What to produce.
Report how many lines in the items below contain the word "Gallen". Give only the number.
*** Begin section ***
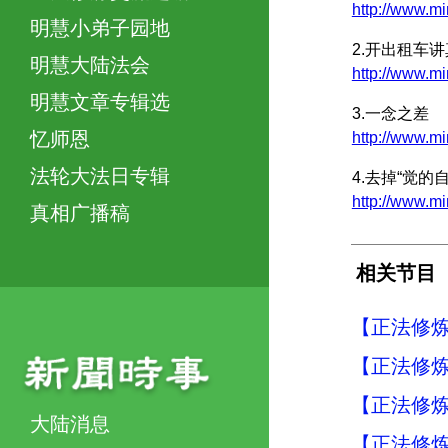
http://www.
明慧小弟子园地
2.开出租车
明慧大陆法会
http://www.
明慧文章专辑选
3.一念之差
忆师恩
http://www.m
法轮大法日专辑
4.去掉“觉的
http://www
真相广播稿
相关节目
【正法修炼
【正法修炼
【正法修炼
大陆消息
【正法修炼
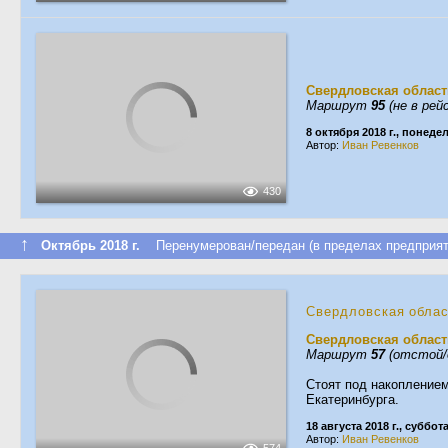
Свердловская област
Маршрут
95
(не в рей
8 октября 2018 г., понеде
Автор:
Иван Ревенков
430
↑
Октябрь 2018 г.
Перенумерован/передан (в пределах предприят
Свердловская обла
Свердловская област
Маршрут
57
(отстой/
Стоят под накоплением
Екатеринбурга.
18 августа 2018 г., суббот
Автор:
Иван Ревенков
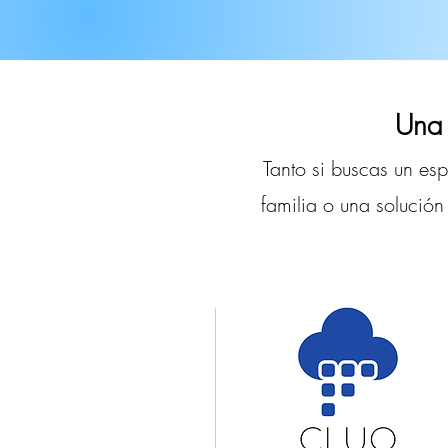
Una 
Tanto si buscas un es
familia o una solución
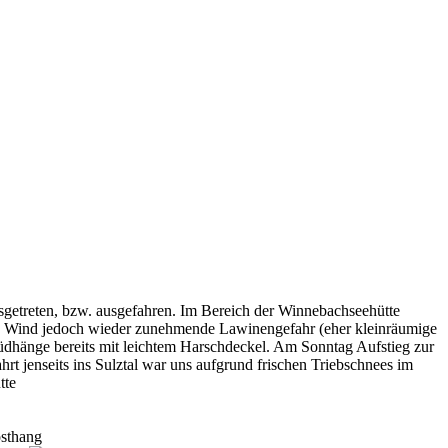
usgetreten, bzw. ausgefahren. Im Bereich der Winnebachseehütte
d Wind jedoch wieder zunehmende Lawinengefahr (eher kleinräumige
üdhänge bereits mit leichtem Harschdeckel. Am Sonntag Aufstieg zur
hrt jenseits ins Sulztal war uns aufgrund frischen Triebschnees im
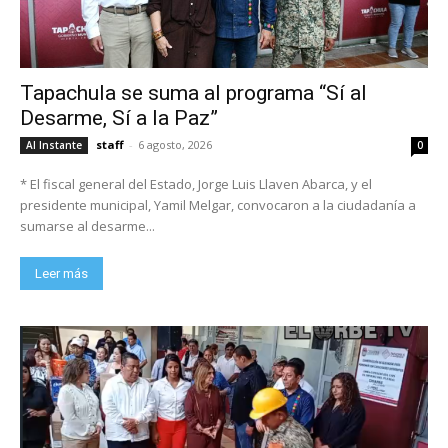
Tapachula se suma al programa “Sí al
Desarme, Sí a la Paz”
staff
-
6 agosto, 2026
Al Instante
0
* El fiscal general del Estado, Jorge Luis Llaven Abarca, y el
presidente municipal, Yamil Melgar, convocaron a la ciudadanía a
sumarse al desarme...
Leer más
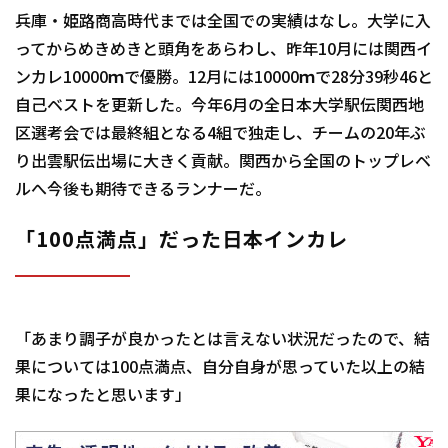
兵庫・姫路商高時代までは全国での実績はなし。大学に入
ってからめきめきと頭角をあらわし、昨年10月には関西イ
ンカレ10000ｍで優勝。12月には10000ｍで28分39秒46と
自己ベストを更新した。今年6月の全日本大学駅伝関西地
区選考会では最終組となる4組で独走し、チームの20年ぶ
り出雲駅伝出場に大きく貢献。関西から全国のトップレベ
ルへ――今後も期待できるランナーだ。
「100点満点」だった日本インカレ
「あまり調子が良かったとは言えない状況だったので、結
果については100点満点、自分自身が思っていた以上の結
果になったと思います」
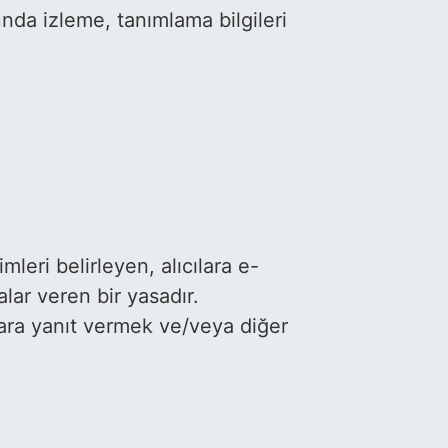
nda izleme, tanımlama bilgileri
mleri belirleyen, alıcılara e-
lar veren bir yasadır.
lara yanıt vermek ve/veya diğer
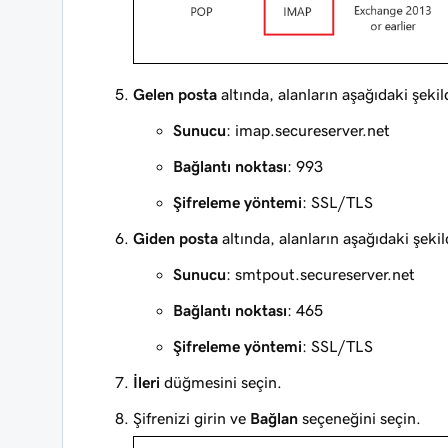
Gelen posta
altında, alanların aşağıdaki şek
Sunucu
: imap.secureserver.net
Bağlantı noktası
: 993
Şifreleme yöntemi
: SSL/TLS
Giden posta
altında, alanların aşağıdaki şek
Sunucu
: smtpout.secureserver.net
Bağlantı noktası
: 465
Şifreleme yöntemi
: SSL/TLS
İleri
düğmesini seçin.
Şifrenizi girin ve
Bağlan
seçeneğini seçin.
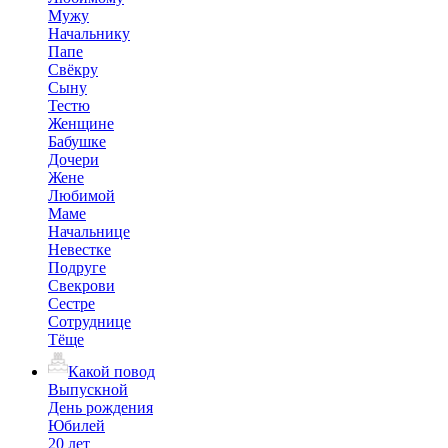
Мужу
Начальнику
Папе
Свёкру
Сыну
Тестю
Женщине
Бабушке
Дочери
Жене
Любимой
Маме
Начальнице
Невестке
Подруге
Свекрови
Сестре
Сотруднице
Тёще
Какой повод
Выпускной
День рождения
Юбилей
20 лет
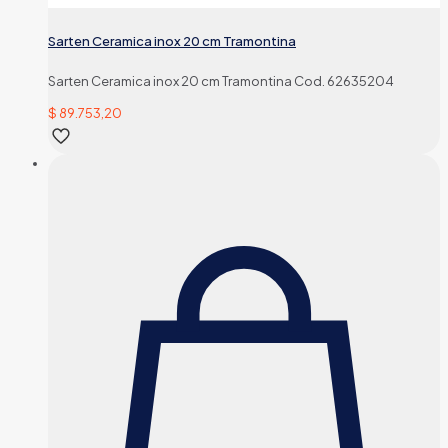
Sarten Ceramica inox 20 cm Tramontina
Sarten Ceramica inox 20 cm Tramontina Cod. 62635204
$
89.753,20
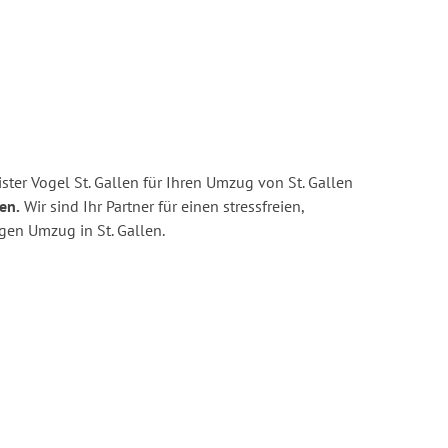
ter Vogel St. Gallen für Ihren Umzug von St. Gallen
en.
Wir sind Ihr Partner für einen stressfreien,
gen Umzug in St. Gallen.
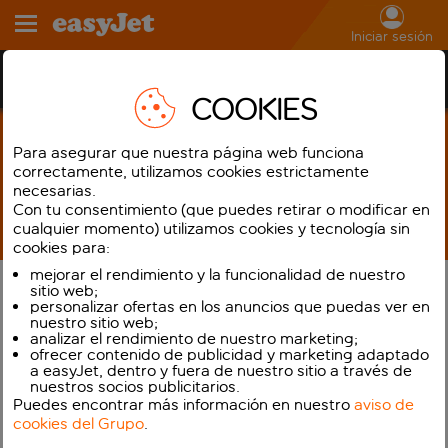
Iniciar sesión
Tarjetas de embarque para dispositivos móviles
COOKIES
Para asegurar que nuestra página web funciona
correctamente, utilizamos cookies estrictamente
necesarias.
Con tu consentimiento (que puedes retirar o modificar en
cualquier momento) utilizamos cookies y tecnología sin
cookies para:
mejorar el rendimiento y la funcionalidad de nuestro
sitio web;
Factura y descarga las
personalizar ofertas en los anuncios que puedas ver en
nuestro sitio web;
tarjetas de embarque para
analizar el rendimiento de nuestro marketing;
móviles en la aplicación
ofrecer contenido de publicidad y marketing adaptado
a easyJet, dentro y fuera de nuestro sitio a través de
para los vuelos procedentes
nuestros socios publicitarios.
Puedes encontrar más información en nuestro
aviso de
de la mayoría de los
cookies del Grupo
.
aeropuertos de nuestra red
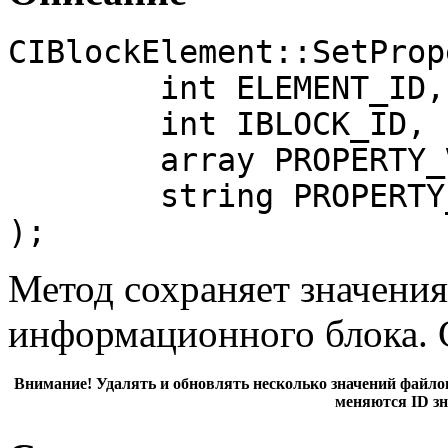
CIBlockElement::SetProp
	int ELEMENT_ID,

	int IBLOCK_ID,

	array PROPERTY_VALUES,

	string PROPERTY_CODE = false

);
Метод сохраняет значения
информационного блока. 
Внимание!
Удалять и обновлять несколько значений файло
меняются ID зн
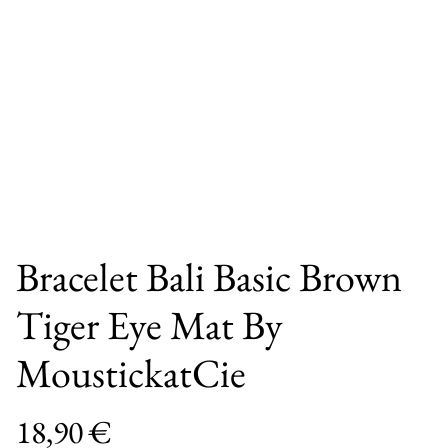
Bracelet Bali Basic Brown
Tiger Eye Mat By
MoustickatCie
18,90 €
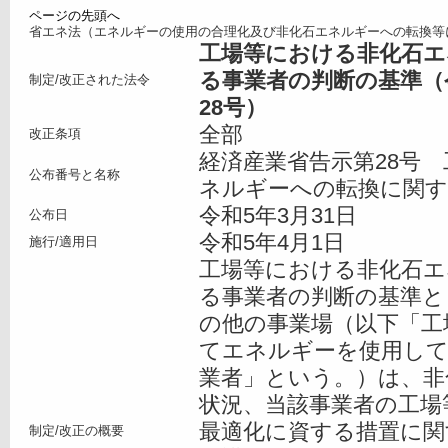
ページの先頭へ
省エネ法（エネルギーの使用の合理化及び非化石エネルギーへの転換等
工場等における非化石エ
る事業者の判断の基準（
制定/改正された法令
28号）
全部
改正条項
経済産業省告示第28号
公布番号と名称
ネルギーへの転換に関す
令和5年3月31日
公布日
令和5年4月1日
施行/適用日
工場等における非化石エ
る事業者の判断の基準と
の他の事業場（以下「工
てエネルギーを使用して
業者」という。）は、非
状況、当該事業者の工場
最適化に資する措置に関
制定/改正の概要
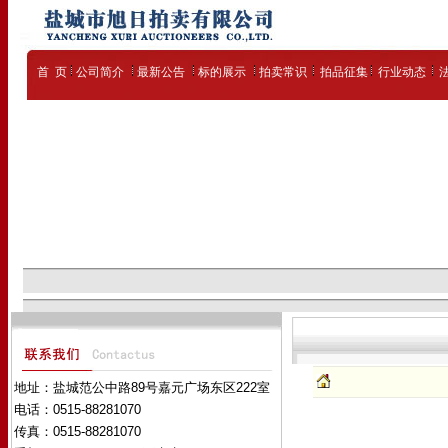
首 页
公司简介
最新公告
标的展示
拍卖常识
拍品征集
行业动态
地址：盐城范公中路89号嘉元广场东区222室
电话：0515-88281070
传真：0515-88281070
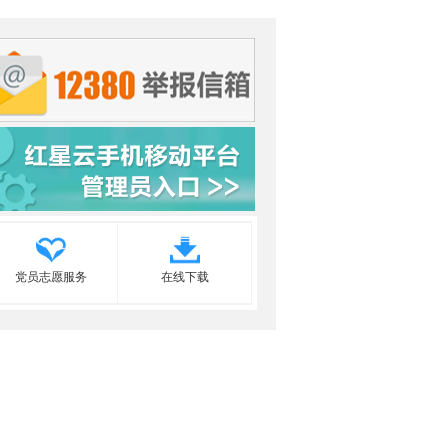
党员志愿服务
在线下载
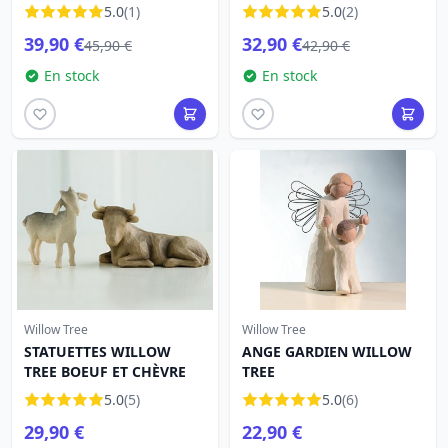
5.0
(1)
5.0
(2)
39,90 €
32,90 €
45,90 €
42,90 €
En stock
En stock
Willow Tree
Willow Tree
STATUETTES WILLOW
ANGE GARDIEN WILLOW
TREE BOEUF ET CHÈVRE
TREE
5.0
(5)
5.0
(6)
29,90 €
22,90 €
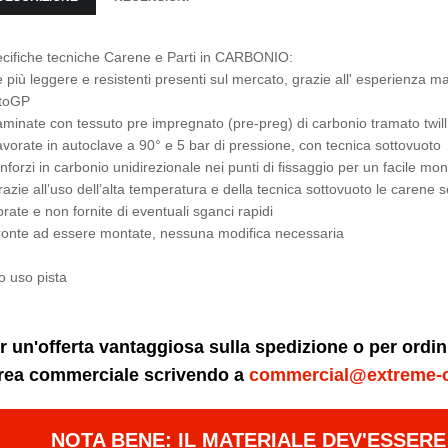
cifiche tecniche Carene e Parti in CARBONIO:
e più leggere e resistenti presenti sul mercato, grazie all' esperienz
toGP
aminate con tessuto pre impregnato (pre-preg) di carbonio tramato twil
avorate in autoclave a 90° e 5 bar di pressione, con tecnica sottovuoto
inforzi in carbonio unidirezionale nei punti di fissaggio per un facile m
razie all’uso dell’alta temperatura e della tecnica sottovuoto le carene 
orate e non fornite di eventuali sganci rapidi
ronte ad essere montate, nessuna modifica necessaria
o uso pista
r un'offerta vantaggiosa sulla spedizione o per ordi
area commerciale scrivendo a
commercial@extreme-
NOTA BENE: IL MATERIALE DEV'ESSER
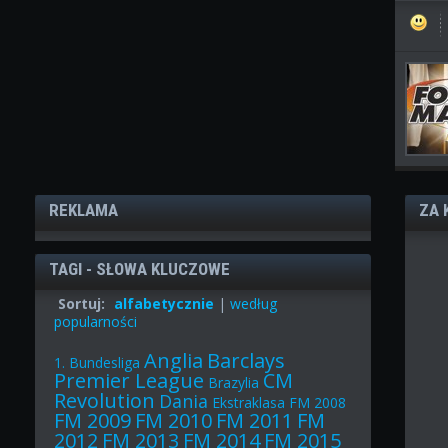
REKLAMA
ZA 
TAGI - SŁOWA KLUCZOWE
Sortuj:
alfabetycznie
|
według
popularności
Anglia
Barclays
1. Bundesliga
Premier League
CM
Brazylia
Revolution
Dania
Ekstraklasa
FM 2008
FM 2009
FM 2010
FM 2011
FM
2012
FM 2013
FM 2014
FM 2015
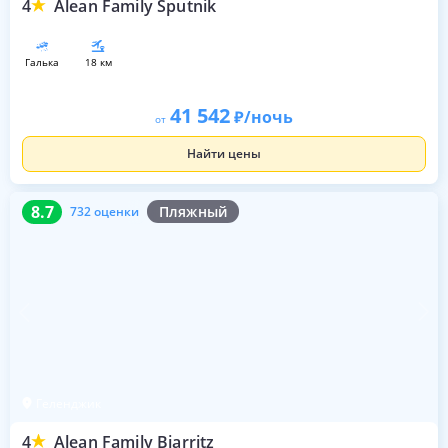
4
Alean Family Sputnik
галька
18 км
41 542
/ночь
от
Найти цены
8.7
732 оценки
8.7
Пляжный
732 оценки
Геленджик
4
Alean Family Biarritz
*** End section ***
Task answer.
2